« L’œuf est un produit anti-crise »
Avec la crise, les Français, déjà grands mangeurs d’œufs, se tournent encore plus vers cet aliment bon marché. Mais si la demande est là, la filière rencontre d’autres difficultés et a perdu sa place de producteur numéro 1 en Europe.
Quel est l’impact de la baisse actuelle du pouvoir d’achat sur la consommation d’œufs ?
L’œuf est un produit anti-crise : il s’agit de la protéine la moins chère du marché. De fait, sa consommation est en progression. Sur les deux premiers mois de l’année 2023, ses ventes en grande distribution ont même augmenté de +5,9 % en volume, par rapport à la même période l’année dernière. Plus de 9 ménages sur dix en achètent. Mais la demande évolue : les différentes catégories d’œufs ne connaissent pas le même succès. Ceux bio ont vu leur consommation baisser, à l’image des autres produits de ce type. Il est probable que les personnes ayant subi une contraction de leur pouvoir d’achat se sont tournées vers d’autres produits de qualité comparable. La catégorie des œufs en cage est également en décroissance. Mais cette tendance est compensée par la hausse croissance de la consommation d’œufs en sol et en plein air. Par ailleurs, les clients achètent majoritairement leurs œufs en grande surface. Et ils privilégient les marques distributeur qui représentent l’essentiel du marché.

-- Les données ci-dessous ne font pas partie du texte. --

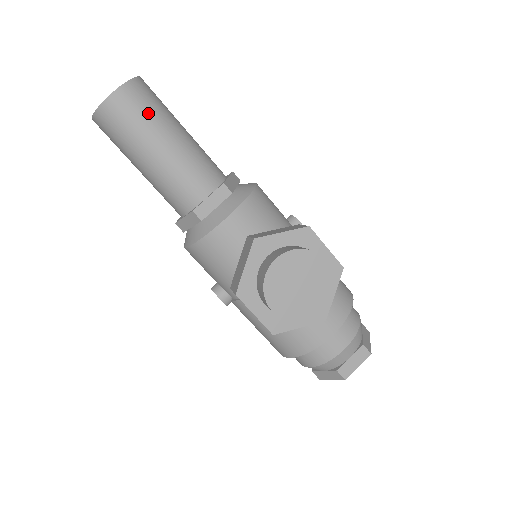
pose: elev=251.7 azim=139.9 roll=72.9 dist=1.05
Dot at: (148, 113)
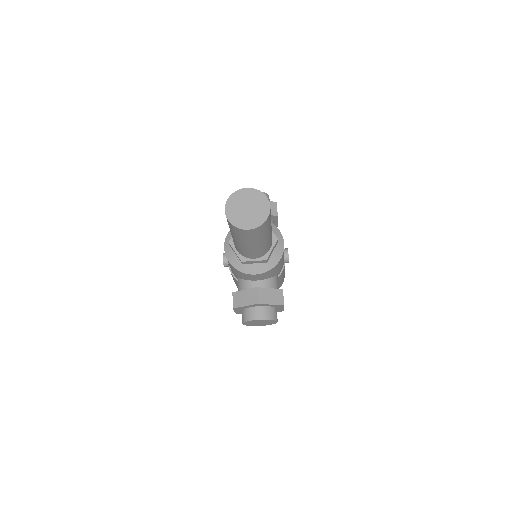
Dot at: (257, 236)
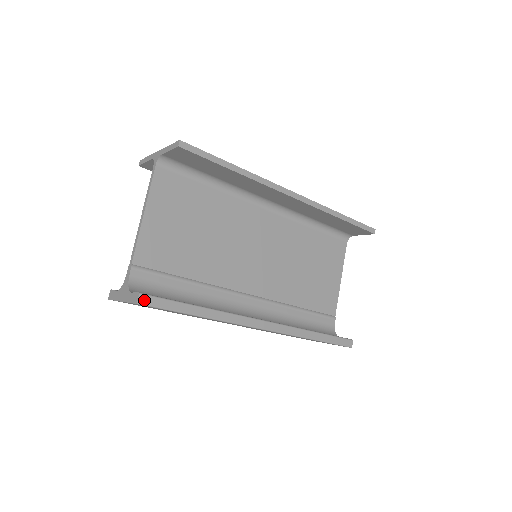
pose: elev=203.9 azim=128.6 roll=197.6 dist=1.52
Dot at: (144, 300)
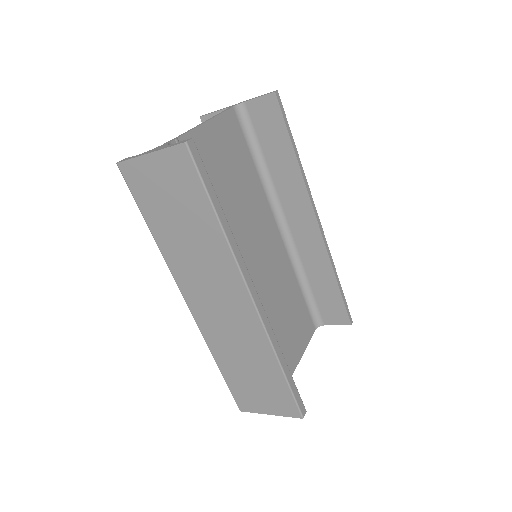
Dot at: (192, 147)
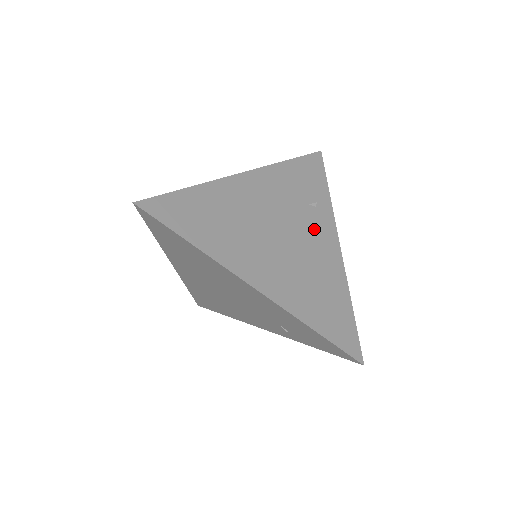
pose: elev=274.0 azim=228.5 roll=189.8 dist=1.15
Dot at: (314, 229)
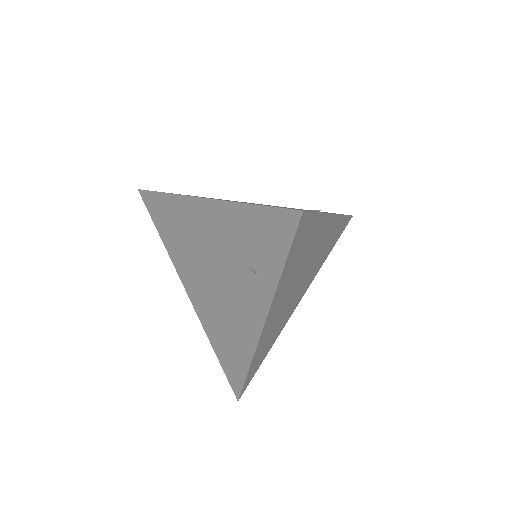
Dot at: occluded
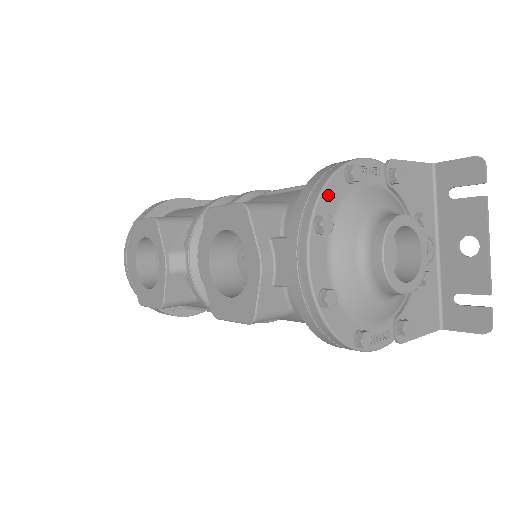
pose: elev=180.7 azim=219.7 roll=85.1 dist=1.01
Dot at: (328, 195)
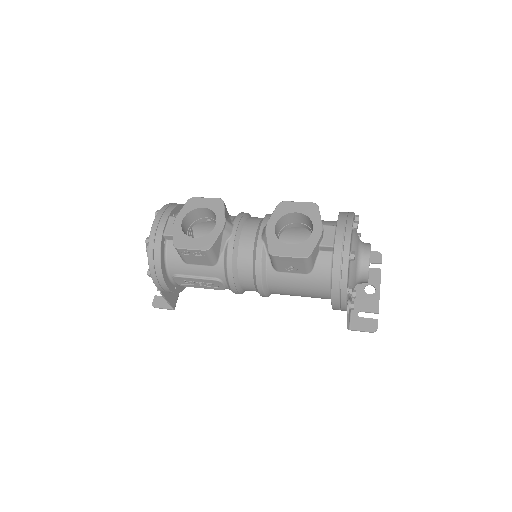
Dot at: occluded
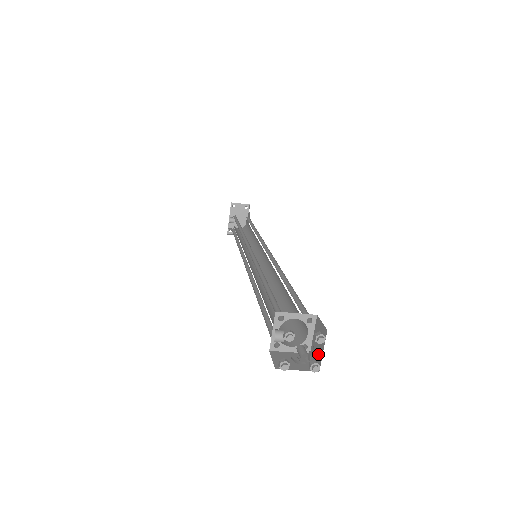
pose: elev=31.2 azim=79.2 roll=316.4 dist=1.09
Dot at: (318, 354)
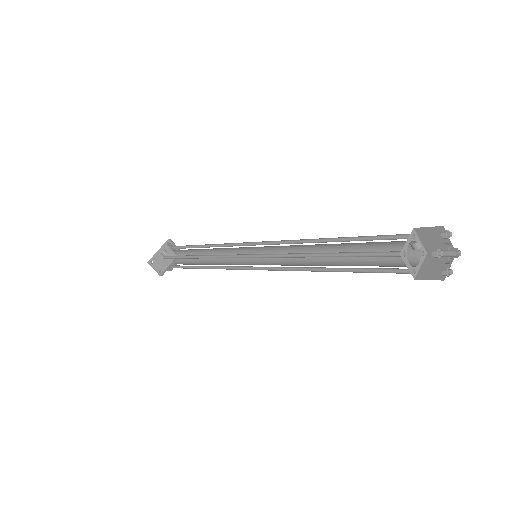
Dot at: (438, 272)
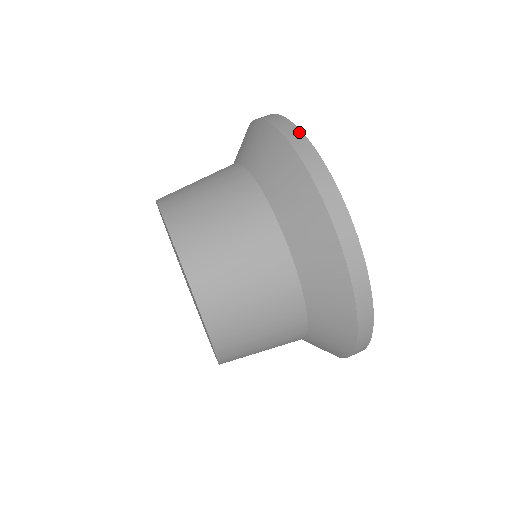
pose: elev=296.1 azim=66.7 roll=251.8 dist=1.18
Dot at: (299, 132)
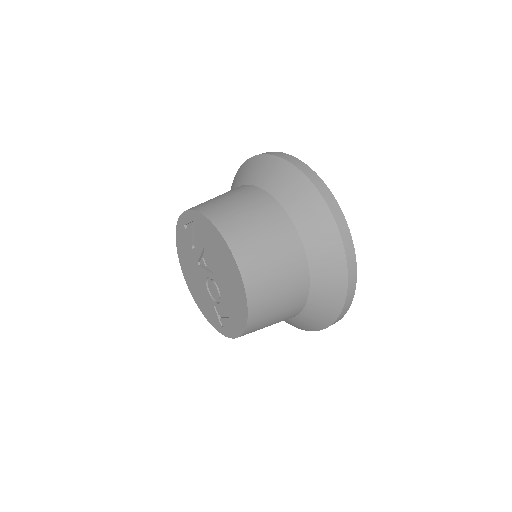
Dot at: occluded
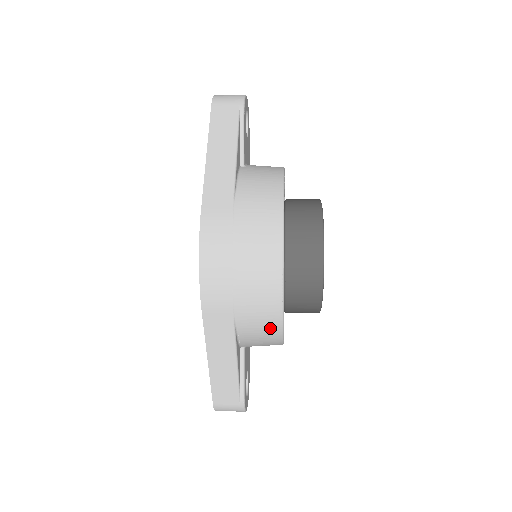
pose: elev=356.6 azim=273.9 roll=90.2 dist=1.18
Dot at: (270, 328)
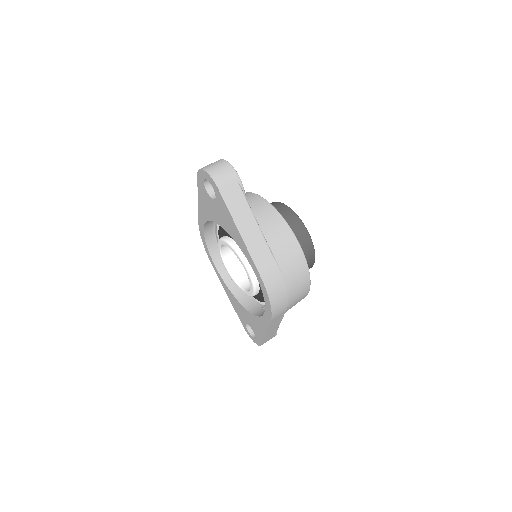
Dot at: occluded
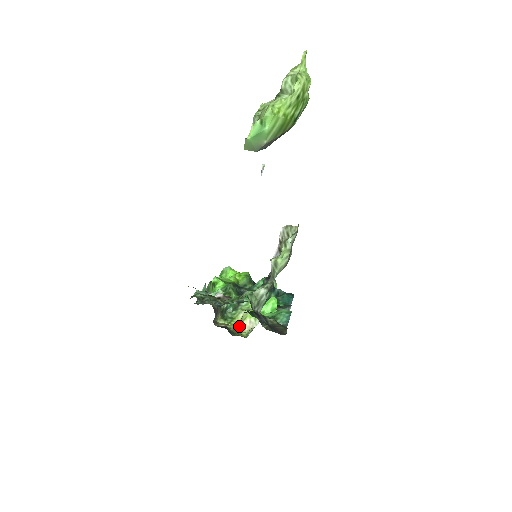
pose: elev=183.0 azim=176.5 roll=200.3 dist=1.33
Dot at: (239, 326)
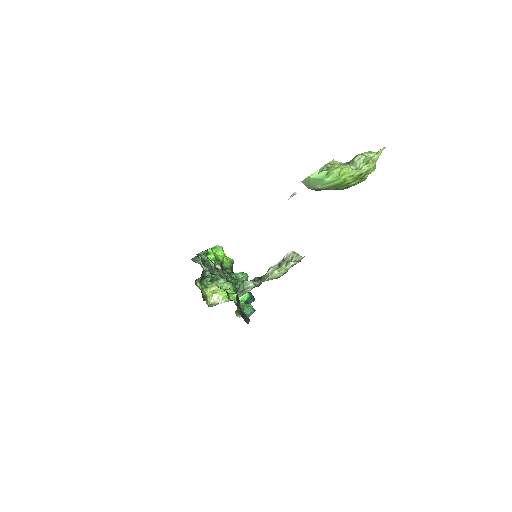
Dot at: (207, 295)
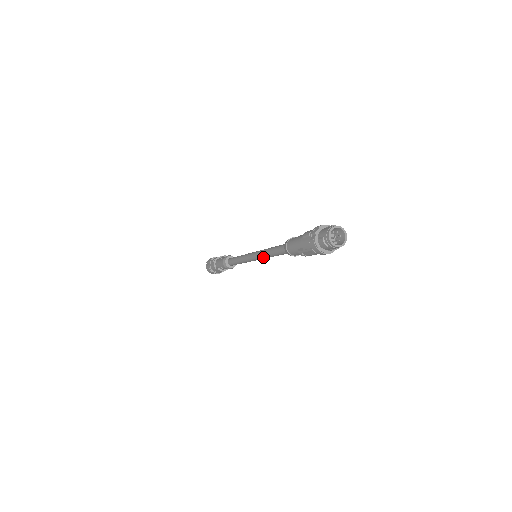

Pourquoi la France a-t-elle perdu sa place de leader des producteurs d’œufs en Europe ?
La consommation d’œufs a beau augmenter, la filière est sous pression ! Nous cumulons plusieurs types de difficultés, en particulier d’ordre réglementaire et sanitaire.L’épidémie d’influenza aviari sévit partout, en France, mais aussi aux Pays-Bas, en Pologne, aux États-Unis… Depuis le début du mois de mars, nous n’avons pas eu de nouveaux cas, mais ce printemps, nous avons perdu 1,5 millions de poules pondeuses, et à l’automne dernier, 3 millions. Cette crise nous a valu de perdre notre souveraineté alimentaire en matière d’œufs : en 2021, nous étions le premier producteur d’œufs en Europe, et notre autonomie était de 102 %. A présent, elle est descendue à 96 %...La pression réglementaire pourrait aggraver encore cette situation. En effet, la directive européenne IED [sur les émissions industrielles] impose des normes, par exemple sur la qualité de l’air, destinées à réduire la pollution émise par certaines activités industrielles et agricoles, dont les élevages qui comptent plus de 40 000 poules. Il est envisagé d’abaisser ce seuil à 20 000. Cela imposerait des investissements inaccessibles pour ces exploitations de taille modeste, nombreuses en France.
Les associations végan ou écologistes se font très fortement entendre, aujourd’hui. Comment votre secteur prend-il en compte le bien-être animal ?
La filière est déjà très engagée dans une démarche volontaire concernant le bien-être animal. Mais sur le plan réglementaire, nous estimons qu’il faut en rester au statu quo. Cette année, une révision des règlements européens relatifs au bien-être animal est prévue et nous en redoutons les effets. Par exemple, sur le sujet des cages, nous sommes conscients du fait que leur fin est écrite. En France, déjà cela ne concerne plus que 25 % des poules pondeuses. Mais si on impose une interdiction totale de cette pratique, avec un délai de mise en application de la mesure trop brutal, des producteurs vont devoir fermer. Cela représentera une perte de 12 a 15 millions de poules pondeuses. Autant d’aliments qui seront importés…A cet égard, d’ailleurs, nous préconisons la mise en place de clauses commerciales miroir concernant le bien-être animal, pour les importations d’œufs en Europe. Par ailleurs, pour nous, ce n’est pas aux associations de décider. Il revient au consommateur de choisir s’il veut privilégier le prix ou le bien-être animal, en particulier en ce moment de difficultés économiques.